A novel by Kevin J. Anderson and Rebecca Moesta (1998, Berkley Science Fiction)
Book 1 of Young Jedi Knights: Under Black Sun
24 years after Star Wars: A New Hope

Jacen, Jaina and Anakin travel to Ord Mantell with their father, and get caught up in a plot for their lives, and a civil war.

 

 

2 stars

Read February 28th to 29th, 2000  
    The book opens with Zek, which is fitting, since the authors seem to have become bored with the original four Young Jedi Knights.  In this book, Zek still plays a minor part, but he is constantly around.  Raynar and Lusa, who became major players in the last story arc, are also featured, though not as much as Zek.  Anakin joins the gang, in a welcome introduction, but he doesn't get much time, either.  Finally, they have introduced a new girl, Anja Gallandro, the daughter of a man from Han's past. 
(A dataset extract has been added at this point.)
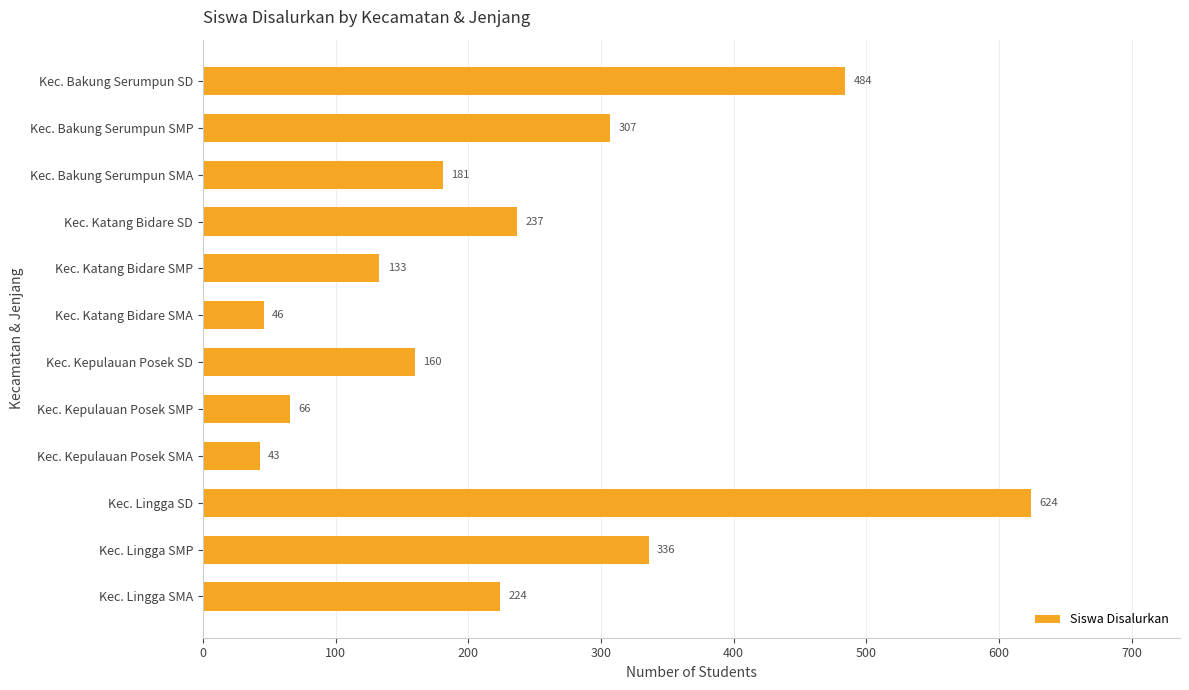

At which label is the value closest to 333?

Kec. Lingga SMP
  The regulars, Jacen, Jaina, Tenel Ka and Lowie, don't grow through this book.  As much as I enjoy sharing in their thoughts, they need some more development. 

  I think Jaina gets the most development here, as she grows up.  She is permitted to fly the Falcon, and she is good in a firefight. 

  But the book is 125 pages long.  Divide that up by seven main characters (including Han), and a few minor ones (including Kyp Durron -what's he been up to?) and there are not many pages here per person. 

  The story is simple, as always.  Han has been invited to be Grand Marshall at a race near Ord Mantell.  He is taking the twins and Anakin with him.  The Grand Marshall is always the first to go through the race, but they are interrupted by a cluster of space mines, from which they barely escape. 

  The race is delayed by one day, and Zek, Tenel Ka and Lowie secretly win it.  Now the young Jedi are together again.  While studying the debris of the mines, they are attacked, and Anja helps them fight off their attackers.  She is carrying a lightsaber, but apparently has no Force sensitivity.  But that doesn't stop Jacen from inviting her to join the Jedi Academy near the end of the book. 

  We learn quite early on that Anja is playing to humiliate and kill Han, because she believe he killed her father.  This happened in the book Han Solo and the Lost Legacy.  She has teamed up with a bounty hunter from the graphic novel In Deadly Pursuit, who is now running Ord Mantell, to this end. 

  She convinces them to go to the planet where she grew up, caught in a civil war that started when the Rebellion was in its infancy.  Han goes there as a New Republic representative.  She intends to get him killed there, but when he seems to have a good chance to stop the war, she seems to have second thoughts.

  She double crosses them once on the planet, but when one of her close friends from childhood is killed by her own bomb, Anja changes her mind once again.  She decides that she will join Luke's Academy.

  It is clear that there is some setup for lots of betrayal here.  Jaina is uneasy about Anja because her brother and her closest friend (Zek, whom I expect to become her boyfriend by the end of this) seem to be drawn to her.  She is older, after all, and very attractive.  I guess that's all it takes to get Jacen's eyes off Tenel Ka. 

  The run-in with the lizard creatures who attacked the farmers' village took up way too many pages.  It was also inconsistent, with the Jedi able to sense the mines, and later having trouble.  The lizards could easily outrun them all, then, in the minefield, being slower than they were. 

  The traps in the woods were neat, as was the effort to remove them all once the truce was achieved.  But what about the rest of the planet?  They set up a truce between two villages, and the whole planet sets down their weapons?  There was no mention of any other villages once the leader's brother was killed.

  I'll see what the next book holds.  Obviously, the boys will fall deeper for Anja, who will then betray them.  I hope the characterization gets better, and that our heroes get more to do.  There are too many people for a short novel already.